Tuesday, February 15, 2011

The Winged Victory of Cairo



Hosni Mubarak is gone. The citizens of Egypt rose up, rallied, and successfully ousted their dictator. And as at other times in history, it was the moral force of non-violence--not terrorism or mindless killing--that bent the arc of history.

In the end, how will it all turn out? Will the Egyptian people be able to continue what they started and find their way to a fledgling democracy? Will they be able to sustain and build, brick by brick, the necessary institutions for legitimate elections, legislatures, and courts? At this point, nobody knows, not even the Sphinx.

"Perhaps the transformation taking place isn't only for Egypt," writes columnist Kathleen Parker, "but for all mankind. Perhaps we are not doomed after all." I couldn't help but think how recent events in Egypt are a huge vote of confidence for the Desmond Tutu philosophy I struggled with way back in November. "...There is no question at all but that good and laughter and justice will prevail...[and that] the perpetrators of injustice or oppression...will bite the dust," Tutu has stated this unequivocally, and he truly believes it, so it was thrilling to watch an ideational comment seemingly spring to life, right in front of our eyes.

For Parker, hope presented itself in the form of a single vignette: when unarmed protesters, reacting to Mubarak's refusal speech, raced to his palace and stood in front of the tanks. "It was a stark image of the prolonged battle between good and evil that humans apparently have been fated to fight," she writes.
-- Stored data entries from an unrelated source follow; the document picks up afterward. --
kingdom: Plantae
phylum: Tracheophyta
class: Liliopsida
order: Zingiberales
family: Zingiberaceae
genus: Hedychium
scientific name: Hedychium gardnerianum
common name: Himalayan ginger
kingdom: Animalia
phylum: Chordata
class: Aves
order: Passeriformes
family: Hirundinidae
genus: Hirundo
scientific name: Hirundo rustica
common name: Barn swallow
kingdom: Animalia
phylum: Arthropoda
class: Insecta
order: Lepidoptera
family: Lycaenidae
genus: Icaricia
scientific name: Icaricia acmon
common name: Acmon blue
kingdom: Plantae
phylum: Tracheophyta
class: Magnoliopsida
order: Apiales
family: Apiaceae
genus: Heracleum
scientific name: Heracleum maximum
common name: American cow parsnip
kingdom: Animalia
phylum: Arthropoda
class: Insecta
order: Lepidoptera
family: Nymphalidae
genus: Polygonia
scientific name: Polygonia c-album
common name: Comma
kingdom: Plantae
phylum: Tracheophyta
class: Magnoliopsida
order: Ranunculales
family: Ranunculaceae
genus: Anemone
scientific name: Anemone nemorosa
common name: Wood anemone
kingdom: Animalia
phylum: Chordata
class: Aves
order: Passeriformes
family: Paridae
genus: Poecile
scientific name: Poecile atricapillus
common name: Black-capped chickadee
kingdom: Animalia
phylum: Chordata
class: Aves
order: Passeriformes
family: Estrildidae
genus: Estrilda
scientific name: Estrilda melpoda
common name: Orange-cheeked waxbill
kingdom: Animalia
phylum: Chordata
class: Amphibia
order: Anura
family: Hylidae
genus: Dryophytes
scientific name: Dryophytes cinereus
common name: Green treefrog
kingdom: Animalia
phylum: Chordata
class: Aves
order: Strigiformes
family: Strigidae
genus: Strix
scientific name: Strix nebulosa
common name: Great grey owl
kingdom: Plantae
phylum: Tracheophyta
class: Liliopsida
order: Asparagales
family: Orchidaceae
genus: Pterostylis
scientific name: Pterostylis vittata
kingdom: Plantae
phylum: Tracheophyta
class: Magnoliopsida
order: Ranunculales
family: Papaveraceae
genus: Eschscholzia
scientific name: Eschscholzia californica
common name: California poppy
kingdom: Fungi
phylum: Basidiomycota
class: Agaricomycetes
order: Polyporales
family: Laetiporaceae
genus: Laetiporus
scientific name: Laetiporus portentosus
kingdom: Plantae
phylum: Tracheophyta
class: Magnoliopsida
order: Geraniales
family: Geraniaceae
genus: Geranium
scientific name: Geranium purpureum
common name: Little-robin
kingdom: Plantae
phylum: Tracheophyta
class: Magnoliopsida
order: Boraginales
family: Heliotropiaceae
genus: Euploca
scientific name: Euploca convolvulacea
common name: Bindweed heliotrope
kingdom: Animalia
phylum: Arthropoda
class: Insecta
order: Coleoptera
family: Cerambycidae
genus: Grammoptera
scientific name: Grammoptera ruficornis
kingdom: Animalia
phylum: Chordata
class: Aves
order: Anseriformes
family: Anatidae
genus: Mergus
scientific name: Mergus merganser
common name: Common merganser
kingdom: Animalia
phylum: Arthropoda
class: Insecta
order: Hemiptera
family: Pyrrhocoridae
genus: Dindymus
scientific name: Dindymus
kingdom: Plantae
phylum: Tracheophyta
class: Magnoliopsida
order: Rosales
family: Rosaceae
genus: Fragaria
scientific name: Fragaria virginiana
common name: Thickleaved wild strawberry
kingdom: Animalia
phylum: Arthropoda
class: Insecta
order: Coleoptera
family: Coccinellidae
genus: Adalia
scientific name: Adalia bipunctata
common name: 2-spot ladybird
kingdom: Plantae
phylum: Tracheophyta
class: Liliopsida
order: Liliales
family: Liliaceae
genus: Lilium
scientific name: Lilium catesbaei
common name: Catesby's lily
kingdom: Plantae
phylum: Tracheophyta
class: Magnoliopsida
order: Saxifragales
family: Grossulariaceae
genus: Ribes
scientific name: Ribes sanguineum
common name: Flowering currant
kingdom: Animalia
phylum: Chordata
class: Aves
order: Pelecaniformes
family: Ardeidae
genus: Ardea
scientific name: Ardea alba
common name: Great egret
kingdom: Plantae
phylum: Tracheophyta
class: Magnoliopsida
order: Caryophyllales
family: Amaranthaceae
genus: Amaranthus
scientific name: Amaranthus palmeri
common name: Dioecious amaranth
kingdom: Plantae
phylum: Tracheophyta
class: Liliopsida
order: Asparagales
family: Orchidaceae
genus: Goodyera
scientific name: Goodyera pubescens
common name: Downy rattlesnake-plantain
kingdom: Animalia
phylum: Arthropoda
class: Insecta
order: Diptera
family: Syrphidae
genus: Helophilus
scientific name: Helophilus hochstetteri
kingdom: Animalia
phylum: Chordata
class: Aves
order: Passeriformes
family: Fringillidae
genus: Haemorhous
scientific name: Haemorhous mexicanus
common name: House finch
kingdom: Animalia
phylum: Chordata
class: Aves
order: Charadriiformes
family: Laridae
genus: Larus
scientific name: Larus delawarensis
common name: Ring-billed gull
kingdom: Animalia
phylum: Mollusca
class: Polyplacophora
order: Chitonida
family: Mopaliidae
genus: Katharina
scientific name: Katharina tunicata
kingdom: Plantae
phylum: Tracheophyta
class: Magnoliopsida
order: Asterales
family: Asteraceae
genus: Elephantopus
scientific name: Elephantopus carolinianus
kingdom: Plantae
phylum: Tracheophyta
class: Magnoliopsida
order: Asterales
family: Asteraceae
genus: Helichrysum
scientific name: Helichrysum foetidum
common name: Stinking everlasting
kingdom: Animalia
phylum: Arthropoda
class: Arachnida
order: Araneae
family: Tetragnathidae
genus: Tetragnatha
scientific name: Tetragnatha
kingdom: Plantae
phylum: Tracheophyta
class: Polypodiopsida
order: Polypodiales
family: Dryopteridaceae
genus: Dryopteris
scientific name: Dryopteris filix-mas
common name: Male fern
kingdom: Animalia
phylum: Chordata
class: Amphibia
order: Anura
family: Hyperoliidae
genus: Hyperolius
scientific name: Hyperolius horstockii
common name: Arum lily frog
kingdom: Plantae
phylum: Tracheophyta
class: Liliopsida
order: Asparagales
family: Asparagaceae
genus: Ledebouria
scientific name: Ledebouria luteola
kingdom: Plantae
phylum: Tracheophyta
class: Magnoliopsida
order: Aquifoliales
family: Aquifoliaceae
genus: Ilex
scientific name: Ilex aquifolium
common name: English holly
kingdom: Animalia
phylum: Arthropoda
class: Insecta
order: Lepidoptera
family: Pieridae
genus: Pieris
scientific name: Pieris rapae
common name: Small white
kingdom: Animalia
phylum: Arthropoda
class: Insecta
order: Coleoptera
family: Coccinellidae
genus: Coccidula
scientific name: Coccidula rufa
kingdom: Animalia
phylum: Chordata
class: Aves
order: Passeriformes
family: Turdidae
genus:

This time, evil did not win.

For me, the iconic moment of hope and victory over evil came later, when fleets of ordinary citizens could be seen, via TV cameras, cleaning up the debris in Tahrir Square after eighteen days of harrowing demonstrations. Men, women, and children were all hard at work sweeping the Square with brooms, hauling bulging black garbage bags, and lovingly repaving the bricks and stones that had been dug up earlier to use as weapons against the police. Most especially for me, the sight of some dozen people carrying aloft the carcass of a burned vehicle with their bare hands had to count as an exemplar of the triumphal human spirit worthy of the Louvre's "Winged Victory," Nike of Samothrace, redrawn for modern times.

My fellow blogger, Andrew Sullivan, who was too ill to man his blog, The Daily Dish, during the past month but is now back at his post, says he can't believe he missed out on a whole revolution. "What I will say," he writes, "is that, as I watched these miracles on television, I found my love of freedom and joy for the people of Egypt and Tunisia (as for the people of Iran) overwhelmed for a few days by my worries about such events spiraling out of control. But revolutions differ in their trajectories. Burke famously opposed the French one and backed the American one. What will make the difference is the character of the people, and the prudence of the statesmen and women who emerge in both countries. And others. In the end, we live in an era where hope is battling fear. Suddenly, hope is winning again. Let us not lose our skepticism. But let us not be intimidated by it either."

At the same time, we have the tide of history interpreted in gibberish by right-wing pundit, Ann Coulter. Like an ill-trained Labrador retriever, she yanks us headlong into traffic: "The way things are going, Obama may want to look into becoming the president of Egypt. Nobody would complain about him being a Muslim then," she said to cheers at the recent Republican CPAC meeting.

Good Lord, what would we do without these succulent Republicans mass-marketing insanity? They continue to illuminate a wider area than that which their maker ever intended. It is sad to think that while Egyptians attempt to establish a viable democracy, our own country is in the mind-boggling, self-destructive process of withdrawing vital government services, encouraging increased pollution, permitting its infrastructure to further decay, fomenting a class warfare not unlike Egypt's, and, bit by bit, letting a real democracy slip away.